The next photograph was of a handsome man wearing a loose yukata and a relaxed smile. My grandmother's eyes lit up. "This is my father. He loved taking photographs. I remember he had a camera that a friend brought back from America, and he cared for it like it was his child. Whenever there was something happening in our neighborhood, he would grab his camera and take pictures of everything." As I admired the handiwork of my grandmother's father, I noticed something that made me double-take. What seemed to be a simple picture of a crowd, on closer inspection, showed that the jubilant people were all waving flags embossed with the unmistakable swastika.

I said, "They're all waving Nazi flags!" My grandmother looked at me blankly. This obviously did not mean much to her. I reminded myself that Japan had been allied with Germany at this time; the sight of a swastika would not have been shocking. I sensed that for my grandmother, memories of the past were not ones to dwell on; the Japanese do not have an easy relationship with their recent history. Once, when I asked her about the war, she ended the conversation with, "It's alright for you, you can look back and think about these things. You won. We lost, and who wants to think about losing."

As I progressed through the photographs, I observed the passage of time; kimonos were replaced with skirts, and hairstyles became bouffant. My eyes landed on a picture of a young couple on a motorbike. The woman was wearing red lipstick, her arms wrapped around the waist of a man with a rockabilly hairstyle and an idly dangling cigarette. I squinted and realized these were my grandparents. My grandmother looked so youthful and vibrant, unlike the tiny woman who sat beside me. But it was my grandfather, whom I remembered as frail and unspeaking, only moving to light another cigarette, who really caught my attention. How people change, I thought. I looked over at my grandmother and saw her gazing down at the photographs, her face clouded with emotion.

My grandmother died a few months after I returned to London. Despite having fought valiantly for so many years, there was only so much an old body could take. My mother had been with her at the time. I was sad that I could not be there for her funeral but made sure to ask lots of questions when my mother returned from Japan.

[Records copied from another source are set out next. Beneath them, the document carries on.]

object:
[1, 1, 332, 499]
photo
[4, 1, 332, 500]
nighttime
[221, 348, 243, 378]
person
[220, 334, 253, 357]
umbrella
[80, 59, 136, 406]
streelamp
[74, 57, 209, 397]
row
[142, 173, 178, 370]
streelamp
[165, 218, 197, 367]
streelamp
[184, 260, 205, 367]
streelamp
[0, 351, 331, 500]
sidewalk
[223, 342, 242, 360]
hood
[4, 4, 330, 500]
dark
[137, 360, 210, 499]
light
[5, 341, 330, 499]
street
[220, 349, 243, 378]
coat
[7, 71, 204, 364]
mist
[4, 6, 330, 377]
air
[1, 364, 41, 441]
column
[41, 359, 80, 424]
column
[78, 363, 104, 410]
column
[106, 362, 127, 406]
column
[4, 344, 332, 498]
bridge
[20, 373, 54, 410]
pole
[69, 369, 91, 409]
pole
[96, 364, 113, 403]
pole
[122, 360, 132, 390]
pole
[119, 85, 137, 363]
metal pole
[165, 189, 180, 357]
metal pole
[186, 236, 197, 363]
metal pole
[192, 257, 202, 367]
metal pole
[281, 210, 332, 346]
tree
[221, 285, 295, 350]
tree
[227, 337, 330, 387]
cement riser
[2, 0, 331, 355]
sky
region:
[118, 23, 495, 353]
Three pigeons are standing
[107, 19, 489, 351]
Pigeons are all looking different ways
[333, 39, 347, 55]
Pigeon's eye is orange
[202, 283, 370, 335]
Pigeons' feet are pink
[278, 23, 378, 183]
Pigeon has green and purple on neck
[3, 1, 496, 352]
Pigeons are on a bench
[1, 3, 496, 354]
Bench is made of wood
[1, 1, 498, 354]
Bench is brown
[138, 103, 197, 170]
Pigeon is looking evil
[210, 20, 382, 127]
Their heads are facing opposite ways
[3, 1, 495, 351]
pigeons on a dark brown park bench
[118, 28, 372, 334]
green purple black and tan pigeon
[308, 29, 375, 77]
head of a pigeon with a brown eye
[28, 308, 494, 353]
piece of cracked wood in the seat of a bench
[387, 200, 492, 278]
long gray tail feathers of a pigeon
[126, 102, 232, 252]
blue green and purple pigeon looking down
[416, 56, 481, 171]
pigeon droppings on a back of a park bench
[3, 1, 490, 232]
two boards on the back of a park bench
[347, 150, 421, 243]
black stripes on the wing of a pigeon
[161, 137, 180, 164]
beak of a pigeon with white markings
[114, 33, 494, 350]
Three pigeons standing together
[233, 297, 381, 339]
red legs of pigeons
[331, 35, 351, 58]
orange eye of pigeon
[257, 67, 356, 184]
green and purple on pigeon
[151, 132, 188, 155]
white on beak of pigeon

My mother sipped hot coffee. "Your obaachan was very tired towards the end. Her mind wasn't in order. She got confused about simple things and couldn’t remember a lot." I looked out of the window, biting my lip to fight back the tears.

"She was insistent on one thing, though," my mother said. "She wanted to be cremated with some of her old photos. She'd been going through all these albums and talking a lot about her family. She said she missed her parents. She wanted to be with her memories, I guess." My eyes met my mother's. Before either of us could say anything, a loud beeping broke the momentary silence. "The rice is done," my mother said, walking over to the cooker. "I will make onigiri."